2. (2) A study of a cluster of Jewish and pseudo/quasi
Jewish intellectuals and artists around the fin de siècle consisting of men and
women who thought they could safely assimilate into a tolerant, liberal society
in western and central Europe but who discovered that neither their
accomplishments could ensure them safety or an enduring reputation where
anti-Semitism was dominant and increasingly pervasive. By pseudo and quasi Jews I mean those persons
who were mis-identified as Jews because of their associations with and
favourable treatment of Jews in their works or who through marriage and
conversion actually tried to live, think and feel as Jews in times of stress.

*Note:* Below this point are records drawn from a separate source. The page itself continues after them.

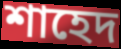
শাহেদ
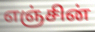
எஞ்சின்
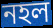
নহল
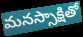
మనస్సాక్షితో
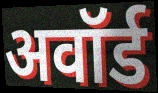
अवॉर्ड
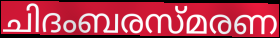
ചിദംബരസ്മരണ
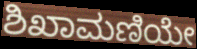
ಶಿಖಾಮಣಿಯೇ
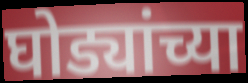
घोड्यांच्या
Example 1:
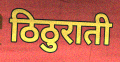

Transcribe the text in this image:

ठिठुराती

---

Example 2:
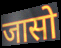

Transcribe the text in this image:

जासो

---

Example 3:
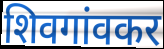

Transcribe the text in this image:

शिवगांवकर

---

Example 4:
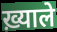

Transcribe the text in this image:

ख़्याले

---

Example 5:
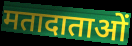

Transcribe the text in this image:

मतादाताओं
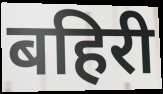
बहिरी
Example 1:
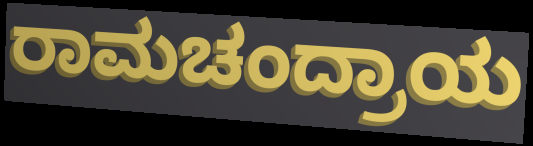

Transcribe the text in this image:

ರಾಮಚಂದ್ರಾಯ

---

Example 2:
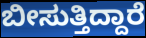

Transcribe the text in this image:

ಬೀಸುತ್ತಿದ್ದಾರೆ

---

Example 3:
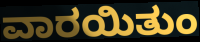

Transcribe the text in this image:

ವಾರಯಿತುಂ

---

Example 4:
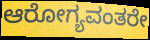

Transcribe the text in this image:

ಆರೋಗ್ಯವಂತರೇ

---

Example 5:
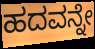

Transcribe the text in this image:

ಹದವನ್ನೇ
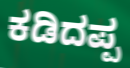
ಕಡಿದಪ್ಪ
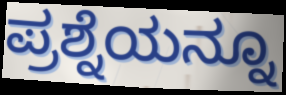
ಪ್ರಶ್ನೆಯನ್ನೂ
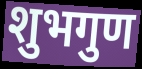
शुभगुण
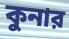
কুনার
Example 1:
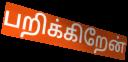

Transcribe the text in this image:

பறிக்கிறேன்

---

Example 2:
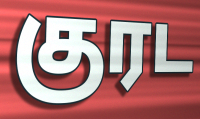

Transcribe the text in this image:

குரட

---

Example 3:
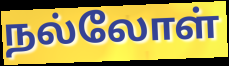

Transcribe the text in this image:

நல்லோள்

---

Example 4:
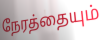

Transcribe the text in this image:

நேரத்தையும்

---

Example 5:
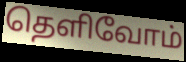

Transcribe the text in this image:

தெளிவோம்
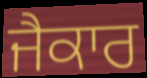
ਜੈਕਾਰ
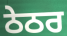
ਠੇਠਰ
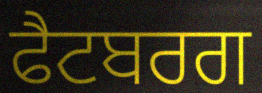
ਫੈਟਬਰਗ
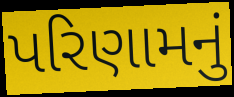
પરિણામનું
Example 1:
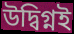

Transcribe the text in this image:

উদ্বিগ্নই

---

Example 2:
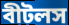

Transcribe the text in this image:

বীটলস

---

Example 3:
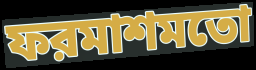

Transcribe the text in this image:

ফরমাশমতো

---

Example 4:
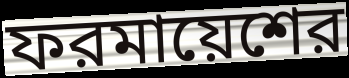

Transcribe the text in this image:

ফরমায়েশের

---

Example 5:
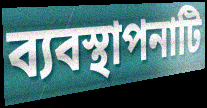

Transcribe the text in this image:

ব্যবস্থাপনাটি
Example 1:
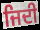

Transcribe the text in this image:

ਜਿਦੀ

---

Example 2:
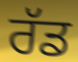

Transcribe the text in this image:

ਰੱਡ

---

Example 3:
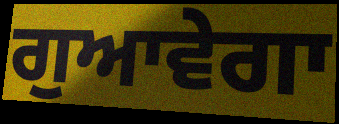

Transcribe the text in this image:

ਗੁਆਵੇਗਾ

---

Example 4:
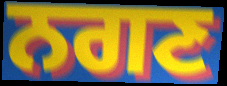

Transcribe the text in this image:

ਨਗਣ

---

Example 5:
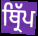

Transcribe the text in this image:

ਥ੍ਰਿੱਪ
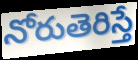
నోరుతెరిస్తే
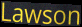
Lawson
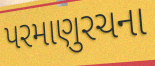
પરમાણુરચના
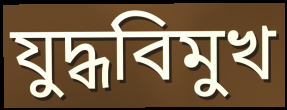
যুদ্ধবিমুখ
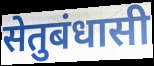
सेतुबंधासी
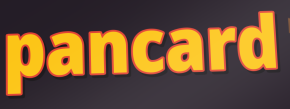
pancard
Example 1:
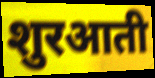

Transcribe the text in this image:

शुरआती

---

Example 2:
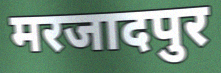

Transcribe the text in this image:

मरजादपुर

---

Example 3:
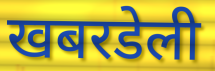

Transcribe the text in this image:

खबरडेली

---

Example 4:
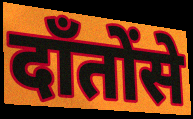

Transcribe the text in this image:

दाँतोंसे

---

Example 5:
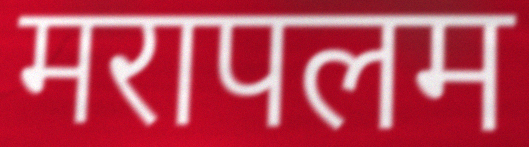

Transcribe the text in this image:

मरापलम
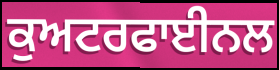
ਕੁਅਟਰਫਾਈਨਲ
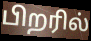
பிறரில்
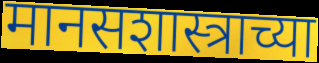
मानसशास्त्राच्या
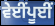
ਵੇਈਂਪੂਈਂ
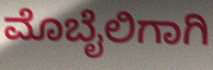
ಮೊಬೈಲಿಗಾಗಿ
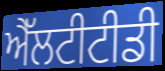
ਐੱਲਟੀਟੀਡੀ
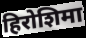
हिरोशिमा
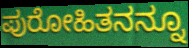
ಪುರೋಹಿತನನ್ನೂ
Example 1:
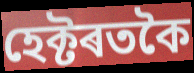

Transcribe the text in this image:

হেক্টৰতকৈ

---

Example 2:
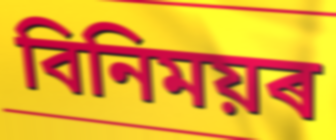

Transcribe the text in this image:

বিনিময়ৰ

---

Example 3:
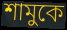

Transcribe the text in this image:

শামুকে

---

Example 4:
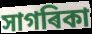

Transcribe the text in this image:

সাগৰিকা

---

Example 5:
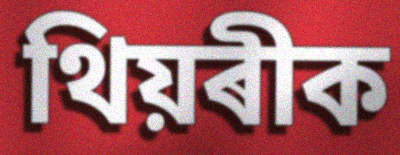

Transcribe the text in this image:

থিয়ৰীক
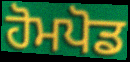
ਹੋਮਪੋਡ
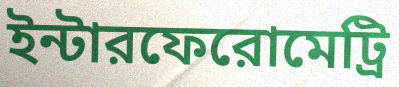
ইন্টারফেরোমেট্রি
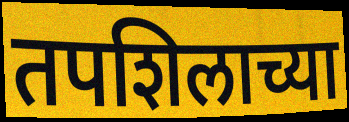
तपशिलाच्या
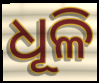
ଧୂଳି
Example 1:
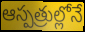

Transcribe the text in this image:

ఆస్పత్రుల్లోనే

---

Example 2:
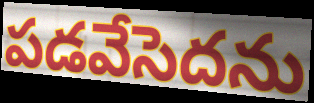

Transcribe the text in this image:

పడవేసెదను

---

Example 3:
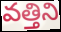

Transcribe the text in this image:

వత్తిని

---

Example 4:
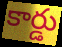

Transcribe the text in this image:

కార్డు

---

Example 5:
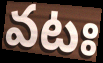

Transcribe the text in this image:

వటః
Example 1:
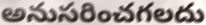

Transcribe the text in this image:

అనుసరించగలదు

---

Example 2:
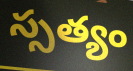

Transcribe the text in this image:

స్సత్యం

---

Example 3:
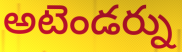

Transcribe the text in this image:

అటెండర్ను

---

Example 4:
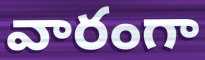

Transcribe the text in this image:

వారంగా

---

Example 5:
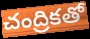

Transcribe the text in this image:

చంద్రికతో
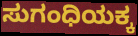
ಸುಗಂಧಿಯಕ್ಕ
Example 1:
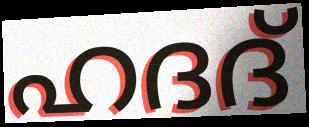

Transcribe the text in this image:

ഹദദ്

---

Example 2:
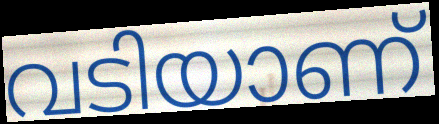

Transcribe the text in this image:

വടിയാണ്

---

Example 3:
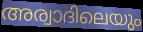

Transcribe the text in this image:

അര്വാദിലെയും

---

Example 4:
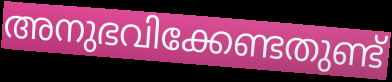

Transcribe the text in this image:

അനുഭവിക്കേണ്ടതുണ്ട്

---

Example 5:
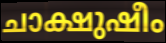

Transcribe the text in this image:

ചാക്ഷുഷീം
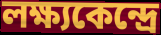
লক্ষ্যকেন্দ্রে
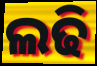
ଲଢି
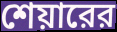
শেয়ারের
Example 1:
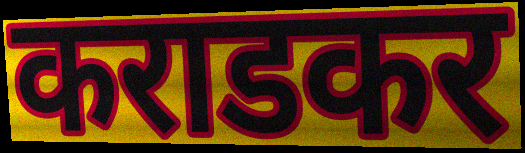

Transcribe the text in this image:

कराडकर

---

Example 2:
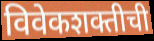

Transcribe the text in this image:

विवेकशक्तीची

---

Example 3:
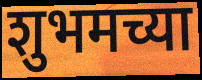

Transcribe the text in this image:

शुभमच्या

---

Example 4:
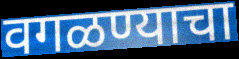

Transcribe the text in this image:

3. (3) A history of the relationship between Salomon
Reinach and his Christian opponents and rivals in the controversy that arose
over his publication of Orpheus in
1909, a book which had the temerity to treat Judaism and Christianity as types
within a model of comparative religions, and which treated all religions as
superstitions, historical constructs and oppressive regimes of intolerance and
persecution. Though many other scholars,
clerical or lay, were saying similar things, it was Reinach the assimilated Jew
who was targeted for his arrogance and inappropriate disregard for the
conventions of Christian society.
4. (4) A study of how the Jewish Imagination
challenges and creates the world through midrash and science. It is not that the Jewish imagination is
completely different from any other, but that its emphases, its nuances, and
rejection of certain experiences makes it distinct. In this book, I will examine closely the
various variations in sensual experience—the five senses as they register in a
textualized mind, one that thinks in terms of words and intellectual concepts—and
the kinds of artistic (aesthetic) forms of expression that are traditional to
Jewish life. In addition, because the
Jews entered modern society at a fairly late period and used their intellectual
skills to make advances in the sciences, from historiography and other social
disciplines through to the hard sciences of mathematics, physics, and so on, I
will spend time looking at the way Jews manipulated the technologies of
photography, cinema, voice recordings, radio and so on.